Pero la verdadera razón de ser del libro son sus más de 200 caricaturas políticas, la mayoría de ellas de la Colección Granger en la ciudad de Nueva York, que se autodenomina la "fuente más confiable de la historia del mundo en imágenes".Las caricaturas están ordenadas cronológicamente en capítulos organizados por tema: presidentes, guerras y relaciones exteriores, política local y doméstica, etc.Dewey, quien ha escrito biografías de James Stewart y Marcello Mastroianni y libros sobre béisbol y otros temas, señala que "Las caricaturas editoriales afilaron sus espadas políticas sobre las tecnologías, oportunidades y presiones de los medios de comunicación del siglo XIX".
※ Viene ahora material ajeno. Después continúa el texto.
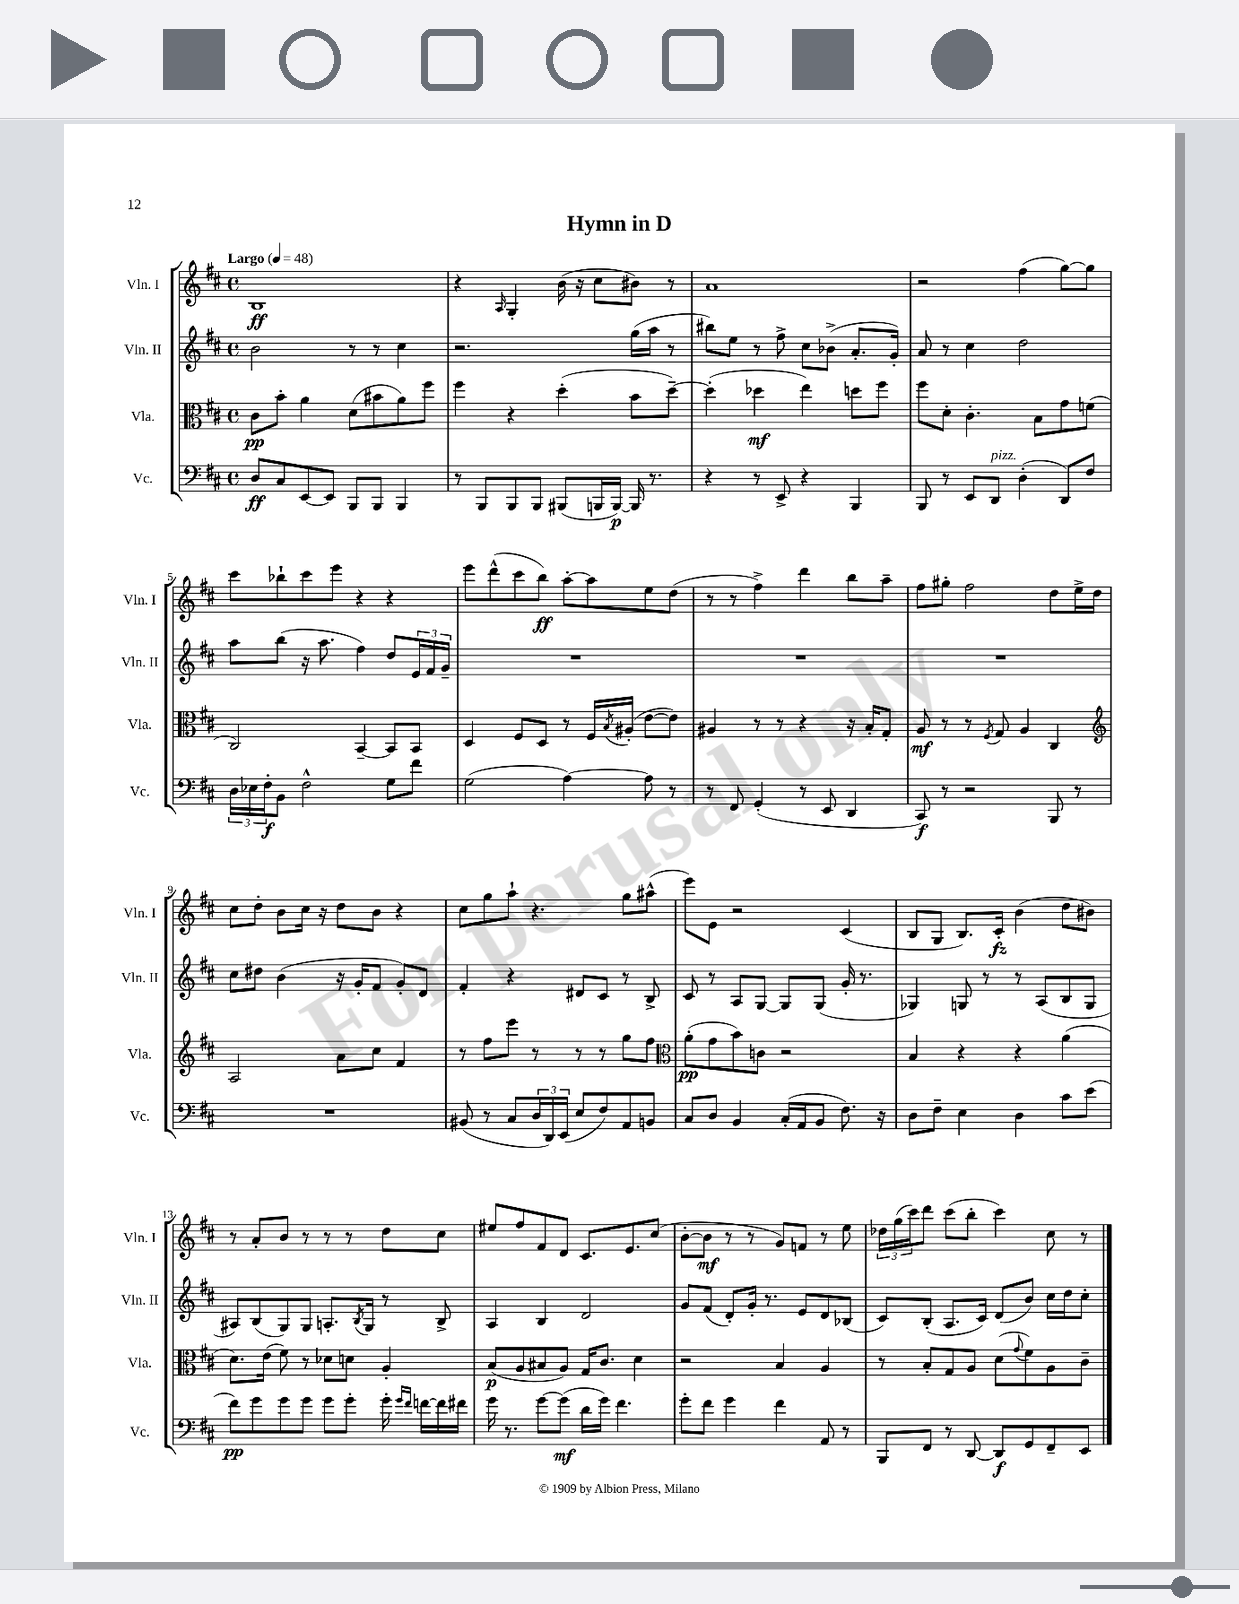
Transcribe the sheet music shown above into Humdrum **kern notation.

**kern	**dynam	**kern	**dynam	**kern	**kern	**dynam
*part4	*part4	*part3	*part3	*part2	*part1	*part1
*staff4	*staff4	*staff3	*staff3	*staff2	*staff1	*staff1
*I"Vc.	*	*I"Vla.	*	*I"Vln. II	*I"Vln. I	*
*I'Vc.	*	*I'Vla.	*	*I'Vln. II	*I'Vln. I	*
*clefF4	*	*clefC3	*	*clefG2	*clefG2	*
*k[f#c#]	*	*k[f#c#]	*	*k[f#c#]	*k[f#c#]	*
*M4/4	*	*M4/4	*	*M4/4	*M4/4	*
*met(c)	*	*met(c)	*	*met(c)	*met(c)	*
*MM48	*	*MM48	*	*MM48	*MM48	*
=1	=1	=1	=1	=1	=1	=1
!	!	!	!	!	!LO:TX:a:B:t=Largo	!
8D/L	ff	8c#\L	pp	2b\	1B	ff
8C#/	.	8b'\J	.	.	.	.
[8EE/	.	4a\	.	.	.	.
8EE/J]	.	.	.	.	.	.
8BBB/L	.	(8d\L	.	8r	.	.
8BBB/J	.	8b#X\	.	8r	.	.
4BBB/	.	8a\)	.	4cc#\	.	.
.	.	8ff#\J	.	.	.	.
=2	=2	=2	=2	=2	=2	=2
8r	.	4ff#\	.	2.r	4r	.
8BBB/L	.	.	.	.	.	.
.	.	.	.	.	16qqA/	.
8BBB/	.	4r	.	.	4G'/	.
8BBB/J	.	.	.	.	.	.
(8BBB#X/L	.	(4dd'\	.	.	(16b\	.
.	.	.	.	.	16r	.
16BBBn/L	.	.	.	.	8cc#\L	.
[16BBB/JJ)	p	.	.	.	.	.
16BBB/]	.	8b\L	.	(16gg\LL	8b#X\J)	.
8.r	.	.	.	16aa\JJ	.	.
.	.	[8dd~\J)	.	8r	8r	.
=3	=3	=3	=3	=3	=3	=3
4r	.	(4dd'\]	.	8bb#X\L)	1a	.
.	.	.	.	8ee\J	.	.
8r	.	4dd-X\	mf	8r	.	.
8EE^/	.	.	.	8ff#^\	.	.
4r	.	4ee\)	.	8cc#\L	.	.
.	.	.	.	(8b-X^\J	.	.
4BBB/	.	8ddn\L	.	8.a'/L	.	.
.	.	8ff#\J	.	.	.	.
.	.	.	.	16g'/Jk)	.	.
=4	=4	=4	=4	=4	=4	=4
8BBB/	.	8ff#\L	.	8a/	2r	.
8r	.	8d'\J	.	8r	.	.
8EE/L	.	4.c#'\	.	4cc#\	.	.
!LO:TX:a:i:t=pizz.	!	!	!	!	!	!
8DD/J	.	.	.	.	.	.
(4D'\	.	.	.	2dd\	(4ff#\	.
.	.	8B\L	.	.	.	.
8DD/L)	.	8g\	.	.	[8gg\L)	.
8F#/J	.	(8fn\J	.	.	8gg\J]	.
!!LO:LB:g=z
=5	=5	=5	=5	=5	=5	=5
24D\LL	.	2C#/)	.	8aa\L	8ccc#\L	.
24E-X\	.	.	.	.	.	.
24F#'\J	f	.	.	.	.	.
8BB\J	.	.	.	(8bb\J	8bb-X`\	.
2F#^^\	.	.	.	16r	8ccc#\	.
.	.	.	.	8.aa\	.	.
.	.	.	.	.	8eee\J	.
.	.	[4BB~/	.	4ff#\)	4r	.
8G\L	.	8BB/L]	.	8dd/L	4r	.
8f#\J	.	8BB/J	.	24e/L	.	.
.	.	.	.	24f#/	.	.
.	.	.	.	24g~/JJ	.	.
=6	=6	=6	=6	=6	=6	=6
(2G\	.	4D/	.	1r	8eee\L	.
.	.	.	.	.	(8ddd^^\	.
.	.	8F#/L	.	.	8ccc#\	.
.	.	8D/J	.	.	8bb\J)	ff
[4A\)	.	8r	.	.	[8aa'\L	.
.	.	16F#/LL	.	.	8aa\]	.
.	.	8qB/	.	.	.	.
.	.	(16A#X'/JJ	.	.	.	.
8A\]	.	[8e\L	.	.	8ee\	.
8r	.	8e\J])	.	.	(8dd\J	.
=7	=7	=7	=7	=7	=7	=7
8r	.	4A#X/	.	1r	8r	.
8FF#/	.	.	.	.	8r	.
(4GG'/	.	8r	.	.	4ff#^\)	.
.	.	8r	.	.	.	.
8r	.	4r	.	.	4ddd\	.
8EE/	.	.	.	.	.	.
4DD/	.	16r	.	.	8bb\L	.
.	.	16B'/KL	.	.	.	.
.	.	8G'/J	.	.	8aa~\J	.
=8	=8	=8	=8	=8	=8	=8
8CC#/)	f	8A/	mf	1r	8ff#\L	.
8r	.	8r	.	.	8gg#X'\J	.
2r	.	8r	.	.	2ff#\	.
.	.	8qF#/	.	.	.	.
.	.	8G/	.	.	.	.
.	.	4A/	.	.	.	.
8BBB/	.	4C#/	.	.	8dd\L	.
8r	.	.	.	.	16ee^\L	.
.	.	.	.	.	16dd\JJ	.
!!LO:LB:g=z
=9	=9	=9	=9	=9	=9	=9
*	*	*clefG2	*	*	*	*
1r	.	2A/	.	8cc#\L	8cc#\L	.
.	.	.	.	8dd#X\J	8dd'\J	.
.	.	.	.	(4b\	8b\L	.
.	.	.	.	.	16cc#\Jk	.
.	.	.	.	.	16r	.
.	.	8a\L	.	16r	8dd\L	.
.	.	.	.	16g'/KL	.	.
.	.	8cc#\J	.	8f#/J	8b\J	.
.	.	4f#/	.	8g'/L)	4r	.
.	.	.	.	8d/J	.	.
=10	=10	=10	=10	=10	=10	=10
(8BB#X/	.	8r	.	4f#'/	8cc#\L	.
8r	.	8ff#\L	.	.	8gg\	.
8C#/L	.	8eee\J	.	4r	8aa`\J	.
24D/L	.	8r	.	.	4.r	.
24DD/)	.	.	.	.	.	.
(24EE/JJ	.	.	.	.	.	.
8E/L	.	8r	.	8d#X/L	.	.
8F#/)	.	8r	.	8c#/J	.	.
8AA/	.	8gg\L	.	8r	8gg\L	.
8BBn/J	.	8ff#\J	.	8B^/	(8aa#X^^\J	.
=11	=11	=11	=11	=11	=11	=11
*	*	*clefC3	*	*	*	*
8C#/L	.	(8a'\L	pp	8c#/	8eee\L)	.
8D/J	.	8g\	.	8r	8e\J	.
4BB/	.	8b\)	.	8A/L	2r	.
.	.	8cn\J	.	[8G/J	.	.
(16C#'/LL	.	2r	.	8G/L]	.	.
16AA/J	.	.	.	.	.	.
8BB/J	.	.	.	(8G/J	.	.
8.F#\)	.	.	.	16g'/	(4c#/	.
.	.	.	.	8.r	.	.
16r	.	.	.	.	.	.
=12	=12	=12	=12	=12	=12	=12
8D\L	.	4B/	.	4G-X/)	8B/L	.
8F#~\J	.	.	.	.	8G/J	.
4E\	.	4r	.	8Gn/	8.B/L)	.
.	.	.	.	8r	.	.
.	.	.	.	.	16c#'/Jk	fz
4D\	.	4r	.	8r	(4b\	.
.	.	.	.	(8A/L	.	.
8c#\L	.	(4a\	.	8B/	8dd\L	.
(8e\J	.	.	.	8G/J	8b#X\J)	.
!!LO:LB:g=z
=13	=13	=13	=13	=13	=13	=13
8f#\L)	pp	8.d\L)	.	8A#X/L)	8r	.
8g\	.	.	.	(8B/	8a'/L	.
.	.	(16e\Jk	.	.	.	.
8g\	.	8f#\)	.	8G/)	8b/J	.
8g\J	.	8r	.	8G/J	8r	.
8g\L	.	8d-X\L	.	8.An'/L	8r	.
8g'\J	.	8dn\J	.	.	8r	.
.	.	.	.	8qB/	.	.
.	.	.	.	16G/Jk	.	.
16g'\	.	4A'/	.	8r	8dd\L	.
16qqg/LL	.	.	.	.	.	.
16qqf#/JJ	.	.	.	.	.	.
[16fn\LL	.	.	.	.	.	.
16f\]	.	.	.	8B^/	8cc#\J	.
16f#X\JJ	.	.	.	.	.	.
=14	=14	=14	=14	=14	=14	=14
16g\	.	(8B/L	p	4A/	8ee#X/L	.
8.r	.	.	.	.	.	.
.	.	8A/	.	.	8ff#/	.
[8g\L	.	8B#X/	.	4B/	8f#/	.
(8g\J]	mf	8A/J)	.	.	8d/J	.
16d\LL	.	16G/KL	.	2d/	8.c#/L	.
16g\JJ)	.	8.c#/J	.	.	.	.
4.f#\	.	.	.	.	.	.
.	.	.	.	.	8.e/	.
.	.	4d\	.	.	.	.
.	.	.	.	.	(8cc#/J	.
=15	=15	=15	=15	=15	=15	=15
8g'\L	.	2r	.	8g/L	[8b'\L	.
8f#\J	.	.	.	(8f#/J	8b\J]	mf
4g\	.	.	.	8d'/L)	8r	.
.	.	.	.	16g'/Jk	8r	.
.	.	.	.	8.r	.	.
4f#\	.	4B/	.	.	8g/L)	.
.	.	.	.	8e/L	8fn/J	.
8AA/	.	4A/	.	8d/	8r	.
8r	.	.	.	(8B-X/J	8ee\	.
=16	=16	=16	=16	=16	=16	=16
8BBB/L	.	8r	.	8c#/L)	24dd-X\LL	.
.	.	.	.	.	(24gg\	.
.	.	.	.	.	24ccc#\J)	.
8FF#/J	.	8B'/L	.	(8B'/J	8ddd\J	.
8r	.	8G/	.	8.A/L	(8ccc#\L	.
[8DD/	.	8A/J	.	.	8bb'\J	.
.	.	.	.	16c#/Jk)	.	.
8DD/L]	f	(8d\L	.	(8d/L	4ccc#\)	.
.	.	8qqg/	.	.	.	.
8GG/	.	8f#\)	.	8b/J)	.	.
8FF#~/	.	8A\	.	16cc#\LL	8cc#\	.
.	.	.	.	16dd\J	.	.
8EE/J	.	8c#~\J	.	8cc#'\J	8r	.
==	==	==	==	==	==	==
*-	*-	*-	*-	*-	*-	*-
Las caricaturas viciosas de Thomas Nast de la década de 1870 que representan a William M.Tweed, el jefe de la ciudad de Nueva York, dominan la sección sobre política local y doméstica.Hay un tweed hinchado con atuendo romano sobre la leyenda "Al vencedor pertenecen los despojos" y Tweed como un buitre ("Déjanos presa").Hoy en día, las caricaturas de Nast siguen estando al frente y en el centro de cualquier relato sobre el círculo Tweed, pero Dewey, que se pregunta cuánta influencia tienen realmente los dibujantes, sostiene que fue la exposición de The New York Times de la El fraude de Tweed Ring en lugar del trabajo de Nast que llevó a la caída del jefe.Dewey también señala que Franklin Roosevelt fue elegido cuatro veces a pesar de las insultos de muchos dibujantes de páginas editoriales.Richard Nixon atrajo la ira de Herbert L.Block, conocido como Herblock.-Representado aquí por un Nixon viscoso de mejillas oscuras que salía de una alcantarilla, de 1954- tan angustiado Nixon en la era de Watergate que finalmente canceló su suscripción a The Washington Post, donde aparecieron las caricaturas de Herblock.Sin embargo, señala Dewey, "una década y media de caricaturas anti-Nixon de los periódicos de costa a costa no impidieron su elección ...en 1968 o reelección en 1972".